Zabo: (offscreen, waves to camera) I'm helping!
Booger: Tonight, Booger's Mixel Guide To Secret.
[Zabo starts one more crush on him, he gets his hand off the screen of the camera by Booger.]
Booger: Okay, that-that’s enough. (Blip walks and pops the title card, he wears goggles.) Tonight, we investigate Anomaly #49: Dribbal's True Eyes.
[Scrud points at theory board, he wears a lab coat, gloves, and one-eyed reading glasses. Camera zooms in to various pictures of Dribbal and notes of theory about Dribbal's eyes.]
Booger: What is he hiding his eyes from his glasses? A painful past? Secret appears?

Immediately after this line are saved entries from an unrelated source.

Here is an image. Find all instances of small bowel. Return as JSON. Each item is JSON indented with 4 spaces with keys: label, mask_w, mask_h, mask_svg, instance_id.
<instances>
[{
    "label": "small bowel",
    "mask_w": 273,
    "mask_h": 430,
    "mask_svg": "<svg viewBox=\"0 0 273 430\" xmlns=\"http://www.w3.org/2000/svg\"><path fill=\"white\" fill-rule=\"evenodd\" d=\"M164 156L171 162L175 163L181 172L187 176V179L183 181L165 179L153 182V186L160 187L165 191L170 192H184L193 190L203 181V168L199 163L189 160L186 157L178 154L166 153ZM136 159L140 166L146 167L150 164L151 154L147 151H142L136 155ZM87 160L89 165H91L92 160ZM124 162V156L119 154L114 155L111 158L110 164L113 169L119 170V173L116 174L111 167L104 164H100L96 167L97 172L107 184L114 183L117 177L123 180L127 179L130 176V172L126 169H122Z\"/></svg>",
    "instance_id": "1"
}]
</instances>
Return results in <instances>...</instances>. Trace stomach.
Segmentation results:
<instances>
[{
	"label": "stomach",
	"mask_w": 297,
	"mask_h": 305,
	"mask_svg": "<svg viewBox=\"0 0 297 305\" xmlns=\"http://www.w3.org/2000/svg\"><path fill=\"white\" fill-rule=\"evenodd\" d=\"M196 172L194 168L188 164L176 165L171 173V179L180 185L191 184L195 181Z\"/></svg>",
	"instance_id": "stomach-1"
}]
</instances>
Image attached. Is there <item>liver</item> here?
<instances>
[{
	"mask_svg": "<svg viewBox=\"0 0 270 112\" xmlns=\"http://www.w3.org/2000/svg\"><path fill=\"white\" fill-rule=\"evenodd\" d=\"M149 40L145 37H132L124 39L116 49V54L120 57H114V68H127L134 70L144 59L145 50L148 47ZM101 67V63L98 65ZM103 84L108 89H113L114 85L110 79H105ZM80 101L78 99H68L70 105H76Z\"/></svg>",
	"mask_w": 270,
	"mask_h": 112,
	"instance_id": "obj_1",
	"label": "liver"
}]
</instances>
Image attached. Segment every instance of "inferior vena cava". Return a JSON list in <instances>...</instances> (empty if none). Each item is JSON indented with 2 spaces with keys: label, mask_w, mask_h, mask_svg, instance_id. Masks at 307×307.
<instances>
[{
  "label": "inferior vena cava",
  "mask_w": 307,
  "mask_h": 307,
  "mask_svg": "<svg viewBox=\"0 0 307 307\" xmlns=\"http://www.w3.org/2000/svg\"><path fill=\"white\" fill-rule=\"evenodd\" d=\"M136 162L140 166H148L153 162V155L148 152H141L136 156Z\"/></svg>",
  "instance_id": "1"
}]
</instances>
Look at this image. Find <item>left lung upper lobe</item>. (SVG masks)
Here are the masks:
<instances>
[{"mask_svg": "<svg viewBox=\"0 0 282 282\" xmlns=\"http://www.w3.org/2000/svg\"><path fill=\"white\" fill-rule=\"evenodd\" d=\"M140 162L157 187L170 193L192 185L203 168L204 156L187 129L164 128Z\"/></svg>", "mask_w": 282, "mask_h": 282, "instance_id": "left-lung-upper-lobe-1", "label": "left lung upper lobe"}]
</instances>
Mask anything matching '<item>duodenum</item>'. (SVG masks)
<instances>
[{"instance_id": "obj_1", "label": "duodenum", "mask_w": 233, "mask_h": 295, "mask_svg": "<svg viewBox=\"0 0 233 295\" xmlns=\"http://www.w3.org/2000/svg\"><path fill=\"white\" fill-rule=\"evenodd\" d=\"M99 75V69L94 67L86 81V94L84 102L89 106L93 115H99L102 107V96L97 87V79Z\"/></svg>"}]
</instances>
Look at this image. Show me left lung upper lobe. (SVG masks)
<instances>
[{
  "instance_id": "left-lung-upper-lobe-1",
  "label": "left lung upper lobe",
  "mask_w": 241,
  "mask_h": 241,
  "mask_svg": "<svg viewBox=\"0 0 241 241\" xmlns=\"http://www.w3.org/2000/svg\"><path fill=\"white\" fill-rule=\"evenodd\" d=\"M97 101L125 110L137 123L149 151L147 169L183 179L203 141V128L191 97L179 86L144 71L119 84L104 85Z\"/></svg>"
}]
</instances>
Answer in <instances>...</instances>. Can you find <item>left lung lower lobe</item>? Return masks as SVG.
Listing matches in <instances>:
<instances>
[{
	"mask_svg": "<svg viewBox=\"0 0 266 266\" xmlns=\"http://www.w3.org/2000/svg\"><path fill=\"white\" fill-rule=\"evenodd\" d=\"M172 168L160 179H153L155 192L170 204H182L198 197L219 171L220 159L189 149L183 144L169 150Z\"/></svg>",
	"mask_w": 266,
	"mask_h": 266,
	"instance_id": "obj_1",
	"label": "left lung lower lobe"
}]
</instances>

Or something not right in his eyes…?
[Zoom out the camera to Booger and the theory board.]
Booger: Dribbal claims his true eyes don't exist, but tonight we're gonna find out.
Zabo: (offscreen) Right after another exciting episode of… (Camera pans down to his bandage on his knee.) “What’s Under Zabo’s Bandage?” Do-do! (He takes off his bandage.)
Scrud: (offscreen, disgusting) Ew! Zabo!
[Static, cut to outside at night, Booger and Berp as he holds a box of light supplies.]
Booger: Okay, here's the plan. Dribbal is sometimes alone every night. (Walks close to the camera.) Obviously to hide his secrets from everybody else. (Go back to place.) But me and Berp are about "turn on the light up" on this mystery.
[Booger holds on to a flashlight which he turns it on and then increases the brightness of it, Berp laughs.]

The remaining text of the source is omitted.